From the opening pages of this book – from the opening sentences – you know you are in the hands of a master storyteller. Bradley immediately plunges us into a highly literary novel of lush, beautiful words and haunting and lovely phrases, but this is also a very accessible and engaging story that will capture your heart from the start and refuse to let go until the end. I could not put this book down. It is a triumph – a celebration of the natural world, a song of sorrow to what is lost, a hopeful cry towards what might be possible, and a meditation on humanity and how we fit together (or don’t) with our environment.
Imagine a kind of literary Jurassic Park. Scientist Kate Larkin and her partner Jay are invited to join a clandestine project operated by a global corporation with seemingly infinite resources and connections. The aim? To re-engineer the climate and to resurrect extinct species, not just animals relatively recently lost, such as the thylacine, but those lost for centuries, such as woolly mammoths. But this is merely the tip of the increasingly melting iceberg: the even more secret part of the project is to recreate Neanderthals, humans’ long-lost relatives, by using DNA extracted from teeth and bones unearthed by the rapidly thawing planet.
Kate has past trauma of her own related to her notion of family and motherhood. And when the team successfully creates a creature that is not like any other living thing, her instinct takes over, she bonds with the child, Eve, and realises that she must make difficult choices between her professional responsibilities and her human emotions.
As the narrative continues across two decades, and the world’s decline becomes more and more apparent, unavoidable and unsustainable, Kate and Eve must learn to survive amidst mounting obstacles including climate change, capitalism and corporate greed, ambition, prejudice and judgment.

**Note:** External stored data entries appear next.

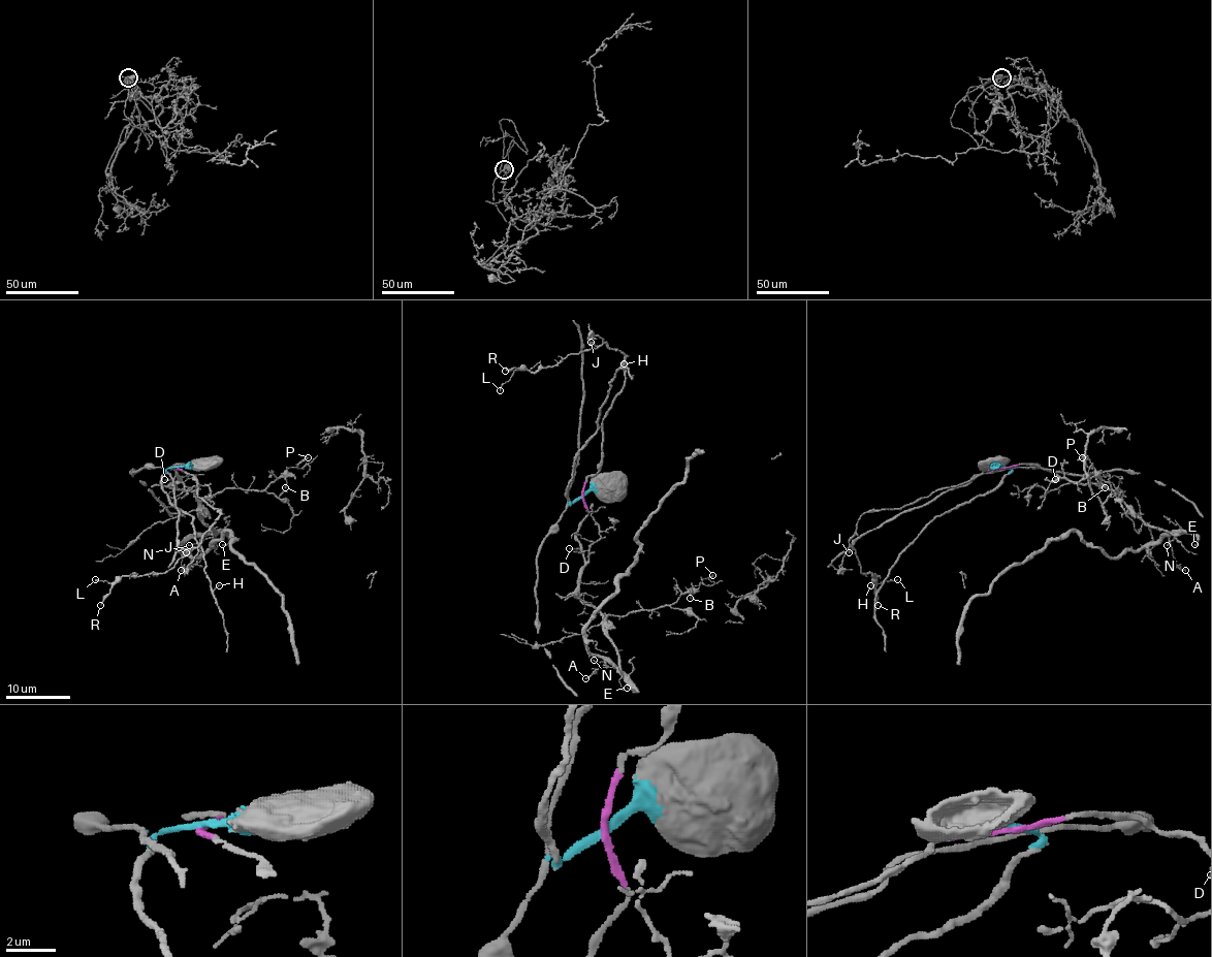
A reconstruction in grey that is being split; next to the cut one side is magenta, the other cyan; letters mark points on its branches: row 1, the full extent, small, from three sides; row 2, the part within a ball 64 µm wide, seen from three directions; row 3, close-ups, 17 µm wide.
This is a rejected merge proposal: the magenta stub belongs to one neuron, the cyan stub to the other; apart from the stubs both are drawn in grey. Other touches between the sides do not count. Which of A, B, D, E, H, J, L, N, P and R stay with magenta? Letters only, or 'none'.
A, B, D, E, J, L, N, P, R

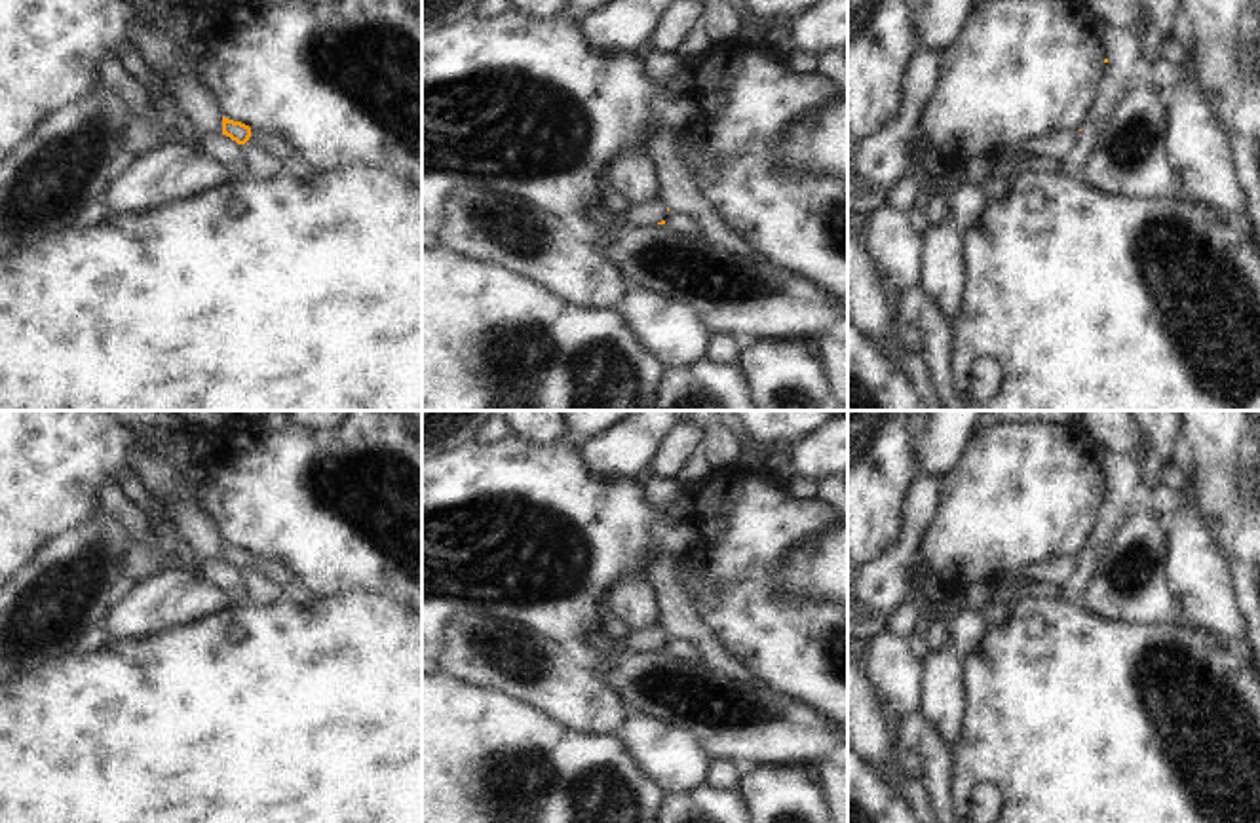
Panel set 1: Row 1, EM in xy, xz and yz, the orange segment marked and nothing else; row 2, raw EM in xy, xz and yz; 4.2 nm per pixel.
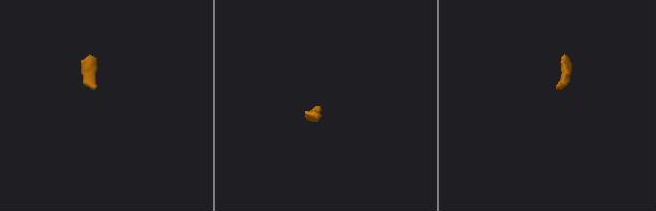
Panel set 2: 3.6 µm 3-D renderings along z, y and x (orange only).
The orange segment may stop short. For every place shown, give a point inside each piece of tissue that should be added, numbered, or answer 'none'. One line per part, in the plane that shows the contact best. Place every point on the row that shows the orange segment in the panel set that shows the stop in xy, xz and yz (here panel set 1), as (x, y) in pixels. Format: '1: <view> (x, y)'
1: xy (267, 141)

This book questions the very heart of what it is to be human and how we are connected to the natural world. It explores grief and loss, both of emotional connections and of the interconnected landscape which surrounds us. As the planet faces global trauma, so too do the characters face personal trauma. Kate – and Eve, as she grows into adulthood – must contemplate the questions surrounding Eve’s existence; about who and what she is. Do Eve and the other extinct creatures make up the ghost species? Or is it us, modern humans, who are a pale and ethereal copy of what came before?
Readers who enjoyed the scientific imagination of Melissa Ferguson’s The Shining Wall will find much that resonates in this novel.
Ghost Species is an ethical quandary, a scientific exploration, a timely warning, a love song to the natural world, a deeply original story that features unforgettable characters who will move you, thrill you, endear you to them, and compel you to care about what happens to them. It will make you consider the choices we have made, and those we have left to make. Do we have the right to alter the landscape? The fauna? Ourselves? What if it is done in order to enhance our environment? But then what if something goes wrong, or events take an unexpected turn? How does our responsibility change? Teetering on the edge of catastrophe, this novel sweeps us away into a morally ambiguous maelstrom, from which we might never recover. And always, underneath, is that universal yearning for connection.